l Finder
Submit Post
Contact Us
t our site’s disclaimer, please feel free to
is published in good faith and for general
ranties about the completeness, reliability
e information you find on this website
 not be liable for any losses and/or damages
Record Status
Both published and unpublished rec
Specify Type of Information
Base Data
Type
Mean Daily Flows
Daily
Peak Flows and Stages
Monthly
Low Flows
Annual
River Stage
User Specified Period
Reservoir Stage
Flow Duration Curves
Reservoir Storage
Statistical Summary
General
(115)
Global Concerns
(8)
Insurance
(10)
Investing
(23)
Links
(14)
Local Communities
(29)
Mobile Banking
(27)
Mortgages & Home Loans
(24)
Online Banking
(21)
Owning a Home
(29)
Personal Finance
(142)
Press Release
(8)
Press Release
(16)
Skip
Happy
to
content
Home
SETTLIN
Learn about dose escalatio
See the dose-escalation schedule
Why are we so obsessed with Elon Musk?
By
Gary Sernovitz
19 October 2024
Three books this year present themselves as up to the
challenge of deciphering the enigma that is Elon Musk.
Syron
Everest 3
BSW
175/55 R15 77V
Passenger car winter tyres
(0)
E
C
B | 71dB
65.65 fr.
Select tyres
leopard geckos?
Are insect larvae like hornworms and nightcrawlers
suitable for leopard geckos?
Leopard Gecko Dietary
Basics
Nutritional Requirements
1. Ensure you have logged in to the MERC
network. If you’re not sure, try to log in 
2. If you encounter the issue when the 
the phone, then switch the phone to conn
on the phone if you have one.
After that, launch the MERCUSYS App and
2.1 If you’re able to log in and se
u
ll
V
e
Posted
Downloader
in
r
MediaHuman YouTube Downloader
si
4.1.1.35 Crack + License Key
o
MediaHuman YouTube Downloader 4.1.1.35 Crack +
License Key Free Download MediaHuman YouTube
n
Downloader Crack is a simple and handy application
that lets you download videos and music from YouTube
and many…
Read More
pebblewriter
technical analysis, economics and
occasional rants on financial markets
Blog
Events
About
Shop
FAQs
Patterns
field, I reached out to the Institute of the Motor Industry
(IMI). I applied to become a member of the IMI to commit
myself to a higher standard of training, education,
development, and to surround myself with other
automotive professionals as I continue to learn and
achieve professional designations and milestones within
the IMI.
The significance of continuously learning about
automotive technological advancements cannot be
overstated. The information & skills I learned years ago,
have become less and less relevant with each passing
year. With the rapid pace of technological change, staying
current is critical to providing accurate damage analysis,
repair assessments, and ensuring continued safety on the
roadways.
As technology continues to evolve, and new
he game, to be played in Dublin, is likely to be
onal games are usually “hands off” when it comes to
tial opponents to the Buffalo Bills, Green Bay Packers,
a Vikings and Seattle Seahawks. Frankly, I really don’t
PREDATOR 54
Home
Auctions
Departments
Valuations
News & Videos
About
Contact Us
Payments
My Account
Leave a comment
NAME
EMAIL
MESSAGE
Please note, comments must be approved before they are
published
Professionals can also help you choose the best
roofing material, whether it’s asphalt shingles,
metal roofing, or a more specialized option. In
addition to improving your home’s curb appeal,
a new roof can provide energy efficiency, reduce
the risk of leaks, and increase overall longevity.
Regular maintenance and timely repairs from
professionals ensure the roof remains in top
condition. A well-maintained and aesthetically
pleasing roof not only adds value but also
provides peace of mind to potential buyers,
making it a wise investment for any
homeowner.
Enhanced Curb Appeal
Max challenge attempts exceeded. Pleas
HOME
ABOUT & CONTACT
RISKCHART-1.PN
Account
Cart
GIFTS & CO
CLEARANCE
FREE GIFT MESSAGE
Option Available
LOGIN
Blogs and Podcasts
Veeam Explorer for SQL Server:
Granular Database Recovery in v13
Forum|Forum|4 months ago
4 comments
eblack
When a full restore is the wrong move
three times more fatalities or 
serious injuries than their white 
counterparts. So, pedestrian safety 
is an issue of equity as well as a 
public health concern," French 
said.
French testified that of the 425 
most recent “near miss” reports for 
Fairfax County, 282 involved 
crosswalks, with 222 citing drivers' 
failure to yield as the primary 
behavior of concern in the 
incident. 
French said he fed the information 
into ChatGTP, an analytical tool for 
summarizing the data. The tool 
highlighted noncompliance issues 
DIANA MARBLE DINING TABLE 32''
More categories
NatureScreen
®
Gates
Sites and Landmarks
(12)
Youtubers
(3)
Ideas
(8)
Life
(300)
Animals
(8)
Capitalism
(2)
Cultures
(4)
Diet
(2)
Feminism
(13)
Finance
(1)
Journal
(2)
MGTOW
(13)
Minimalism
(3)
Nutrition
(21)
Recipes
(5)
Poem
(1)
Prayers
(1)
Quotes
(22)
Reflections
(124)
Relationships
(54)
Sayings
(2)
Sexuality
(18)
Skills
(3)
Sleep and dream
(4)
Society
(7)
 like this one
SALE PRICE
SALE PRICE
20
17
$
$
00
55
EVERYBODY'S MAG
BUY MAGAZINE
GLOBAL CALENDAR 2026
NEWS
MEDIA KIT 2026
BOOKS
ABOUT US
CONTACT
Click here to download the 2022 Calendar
----
» **WORK TO BE COMPLETED**
In the records above, find the lines containing "phone" and copy them.

» **TASK SOLUTION**
the phone, then switch the phone to conn
on the phone if you have one.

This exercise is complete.